Please explain the concept of "church game", using examples. (I am preparing for my future career as college professor)
Church Game:
Sit still and listen, do not ask questions.
Be respectful of all clergy, they are holier and wiser than you are.
Appear Holy at all times.
Say nice words even if you are thinking nasty evil thoughts in your head.
Smile sweetly even if you feel crappy about yourself or others.
Speak in Christianese.
Talk about other people behind their backs but be gentile and polite to their faces so they have no idea how you REALLY feel about them.
Act completely different in the church building than you would at home, work or other places that are not church.
Tell everyone that you love them, even if you aren't really sure who they are and mention how you should get together with them because you love them but then fail to phone them or meet them outside of the church.
There are several other inconsistencies and hypocrosies that can be applied but I think you get the picture.
Basically, if words/actions/speech are totally different on Sunday morning than they are the rest of the week, and a person is not sure which one is REAL ...that person is probably playing the church game!
ps
These theories of mine have been developed over a lifetime of church experiences beginning since infancy.
A part of my disillusionment with the church is expressed in frustration and anger. But I also want to be clear that not ALL my church experiences have been negative.
You take the good with the bad. Its just that looking at the bad for the first time can be frustrating, maddening and even painful.
Be gentile - I don't have a promise with that, I would have a hard time being jewish.
good comments...I like the church game thoughts.
I too hate playing church, that's why I don't.
I spent a lifetime...okay, I am middle aged...so not quite a lifetime, playing someone I was not. A good christian man. Yet on the inside...a raging sex addict, drug user and basically a crazy broken mess, but nobody could see that.
Now I know that it is vital for me, to know who I am...know who I am in terms of worshiping, fellowshipping with others.
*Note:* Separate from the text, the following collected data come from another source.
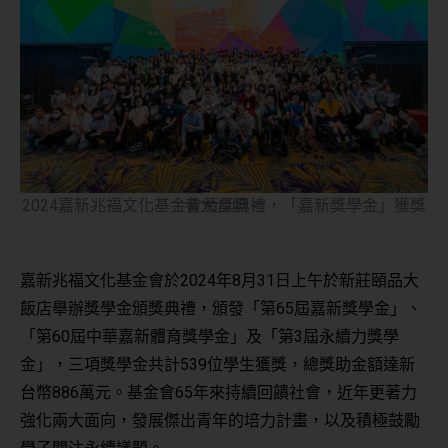
2024嘉新兆福文化基金會頒獎典禮，「嘉新獎學金」獲獎者大合照。
嘉新兆福文化基金會於2024年8月31日上午於新莊頤品大
飯店舉辦獎學金頒獎典禮，頒發「第65屆嘉新獎學金」、
「第60屆中華嘉新體育獎學金」及「第3屆永續力獎學
金」，三項獎學金共計539位學生獲獎，總獎助金額達新
台幣886萬元。基金會65年來持續回饋社會，近年更著力
強化兩大面向，發展傑出青年的培力計畫，以及積極鼓勵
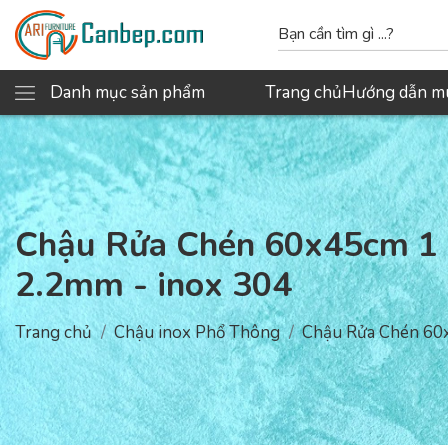
Danh mục sản phẩm
Trang chủ
Hướng dẫn m
Chậu Rửa Chén 60x45cm 1
2.2mm - inox 304
Trang chủ
Chậu inox Phổ Thông
Chậu Rửa Chén 60x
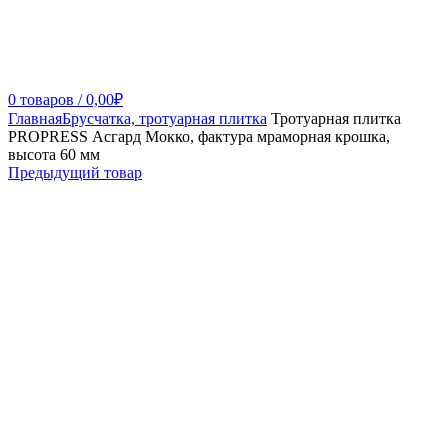
0
товаров
/
0,00
₽
Главная
Брусчатка, тротуарная плитка
Тротуарная плитка
PROPRESS Асгард Мокко, фактура мраморная крошка,
высота 60 мм
Предыдущий товар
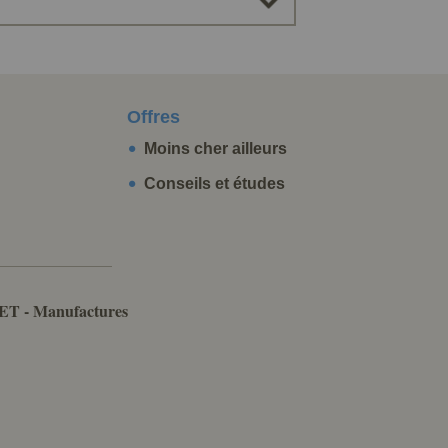
Offres
Moins cher ailleurs
Conseils et études
ET - Manufactures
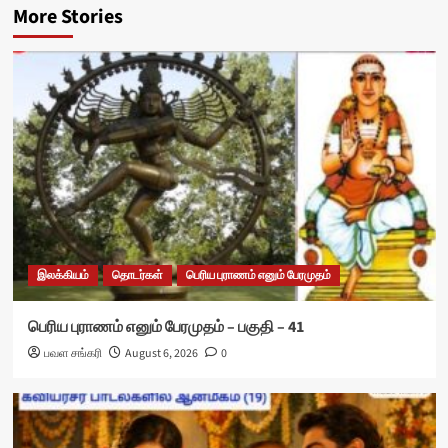
More Stories
இலக்கியம்
தொடர்கள்
பெரிய புராணம் எனும் பேரமுதம்
பெரிய புராணம் எனும் பேரமுதம் – பகுதி – 41
பவள சங்கரி
August 6, 2026
0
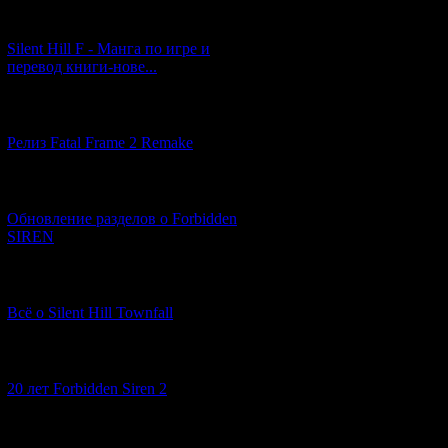
[29.03.2026] (10)
Silent Hill F - Манга по игре и
перевод книги-нове...
[12.03.2026] (14)
Релиз Fatal Frame 2 Remake
[04.03.2026] (8)
Обновление разделов о Forbidden
SIREN
[13.02.2026] (20)
Всё о Silent Hill Townfall
[10.02.2026] (1)
20 лет Forbidden Siren 2
[23.01.2026] (14)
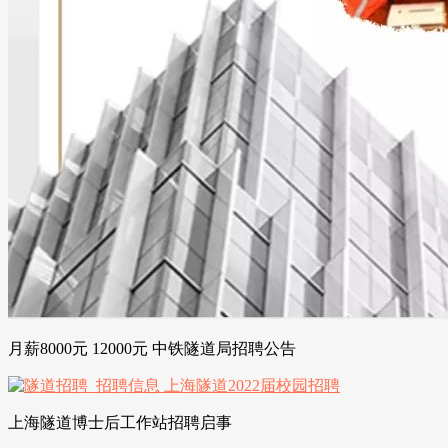
月薪8000元 12000元 中铁隧道局招聘公告
上海隧道博士后工作站招聘启事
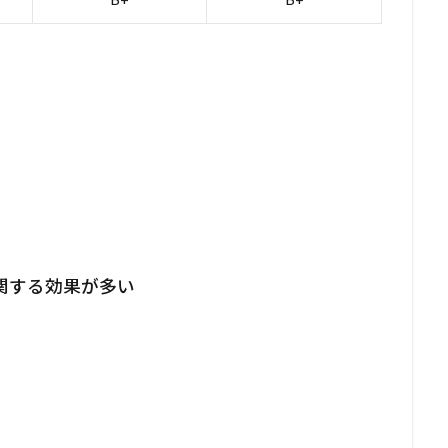
関する効果が多い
This week, I admitted to my small group that I had my annual HIV test and was worried about it. That I was scared to death. It is hard to be open to people who may think...Oh, my God, I cannot touch Kenny...who knows!
So ya...why did I say this?
I guess, it is that I have found an imperfect church which I feel okay admitting that I am broken in.
Not done Erica: How is the church game different than the rest of the world game. E.g. - I've seen people at work say mean things behind others' backs and then be nice to their faces; I've seen companies with a yes-man mentality because upper-management supposedly knows better than the rest of us. Is the church game just the world game but it's frustrating not because it's unique but because we of all people should know better?
Kenny - Okay, I'm ignorant here - is it recommended to have an annual AIDS test now? Is that for forever or is there some point in time after enough negative tests that one can stop.
I can understand why you would be anxious. When do you get the results back? And for the record, here are 2 people who will not be afraid of you.